Problem requirements. From the data below, pull out each line that contains the word "шлифовальная".

Provided data.
============

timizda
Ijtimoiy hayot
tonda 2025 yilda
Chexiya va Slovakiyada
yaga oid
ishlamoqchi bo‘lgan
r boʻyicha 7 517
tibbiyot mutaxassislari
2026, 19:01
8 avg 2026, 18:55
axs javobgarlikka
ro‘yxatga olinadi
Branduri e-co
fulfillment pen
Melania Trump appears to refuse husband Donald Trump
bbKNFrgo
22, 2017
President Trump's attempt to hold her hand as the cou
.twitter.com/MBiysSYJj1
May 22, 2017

============

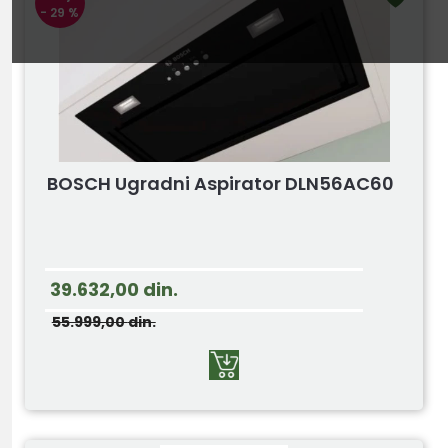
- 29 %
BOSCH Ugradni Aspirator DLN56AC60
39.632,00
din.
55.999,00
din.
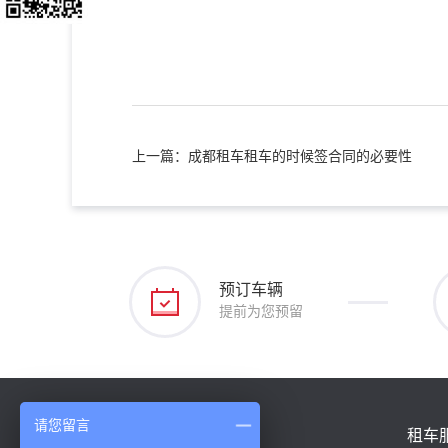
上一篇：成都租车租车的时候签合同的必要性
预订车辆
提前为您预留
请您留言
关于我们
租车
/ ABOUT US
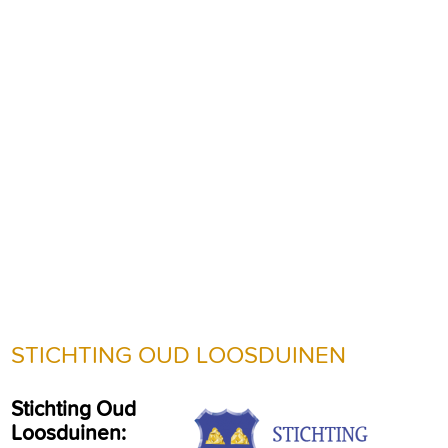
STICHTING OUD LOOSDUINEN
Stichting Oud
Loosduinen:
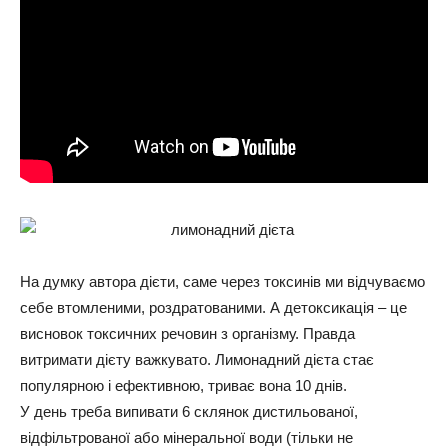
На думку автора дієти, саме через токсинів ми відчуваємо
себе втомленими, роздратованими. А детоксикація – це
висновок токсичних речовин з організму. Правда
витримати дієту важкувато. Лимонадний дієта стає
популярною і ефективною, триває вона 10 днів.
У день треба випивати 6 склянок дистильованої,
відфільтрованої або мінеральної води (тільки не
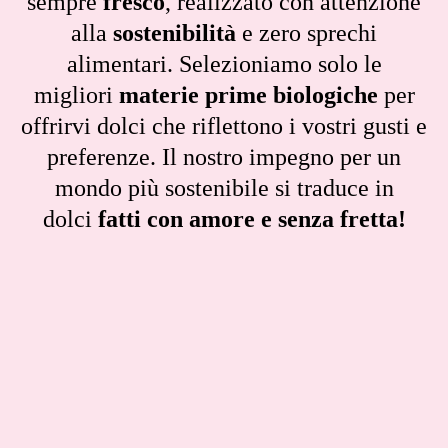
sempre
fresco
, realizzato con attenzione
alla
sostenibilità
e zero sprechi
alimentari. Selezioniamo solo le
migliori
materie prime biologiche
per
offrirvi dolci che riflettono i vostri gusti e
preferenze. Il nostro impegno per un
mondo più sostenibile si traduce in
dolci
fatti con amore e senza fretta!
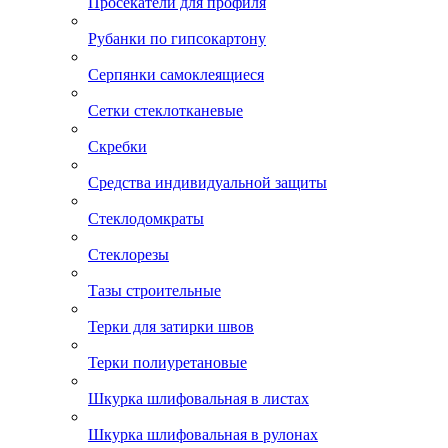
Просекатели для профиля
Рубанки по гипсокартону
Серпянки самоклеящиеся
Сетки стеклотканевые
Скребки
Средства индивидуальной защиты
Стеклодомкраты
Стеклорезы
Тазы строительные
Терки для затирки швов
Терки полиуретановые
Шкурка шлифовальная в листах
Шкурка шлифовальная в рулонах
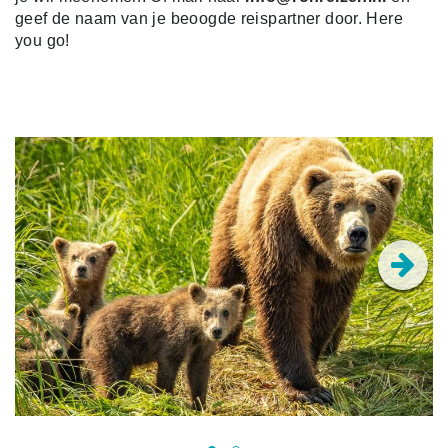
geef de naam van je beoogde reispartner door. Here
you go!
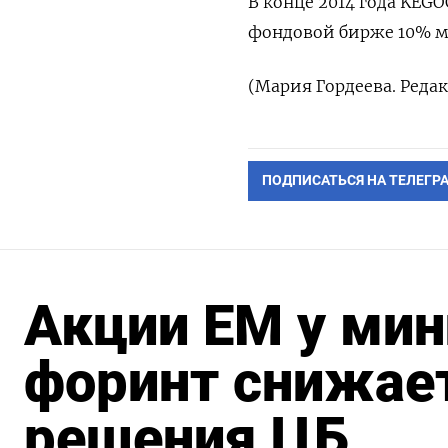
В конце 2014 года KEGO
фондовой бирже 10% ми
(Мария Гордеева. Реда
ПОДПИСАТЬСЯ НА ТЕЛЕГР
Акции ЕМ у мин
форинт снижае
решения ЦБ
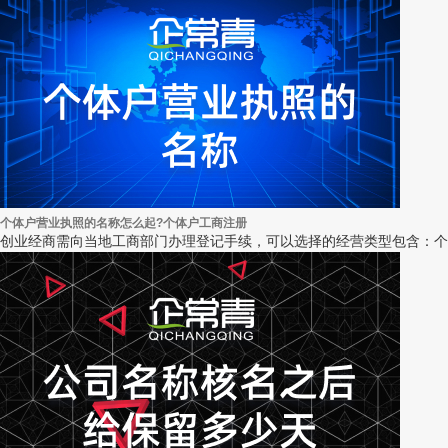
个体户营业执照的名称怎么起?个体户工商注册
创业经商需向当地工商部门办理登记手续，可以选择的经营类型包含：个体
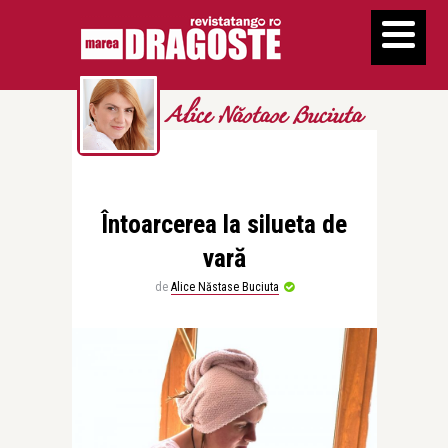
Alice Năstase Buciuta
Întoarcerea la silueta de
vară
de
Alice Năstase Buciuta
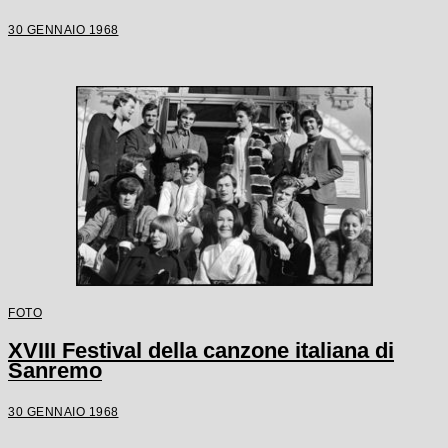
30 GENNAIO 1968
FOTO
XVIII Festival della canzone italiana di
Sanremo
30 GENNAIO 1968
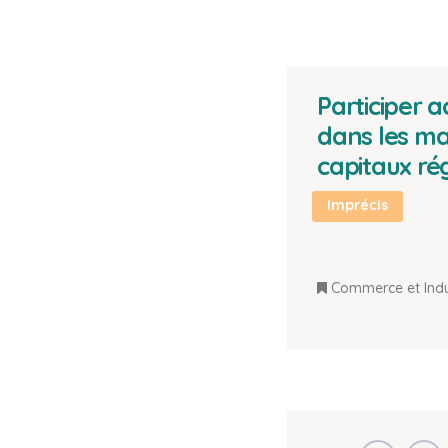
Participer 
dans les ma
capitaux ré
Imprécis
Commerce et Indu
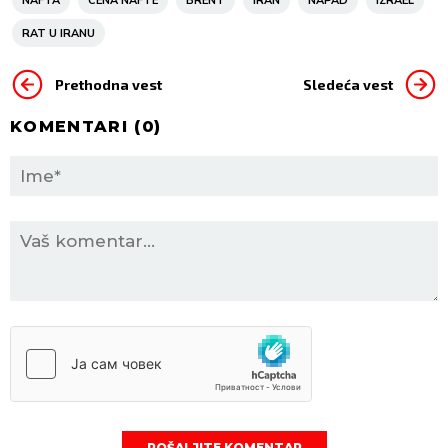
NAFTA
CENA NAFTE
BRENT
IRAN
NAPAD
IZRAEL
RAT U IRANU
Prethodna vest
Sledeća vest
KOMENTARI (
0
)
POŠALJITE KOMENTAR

============

Exercise result.
Шкурка шлифовальная в листах
Шкурка шлифовальная в рулонах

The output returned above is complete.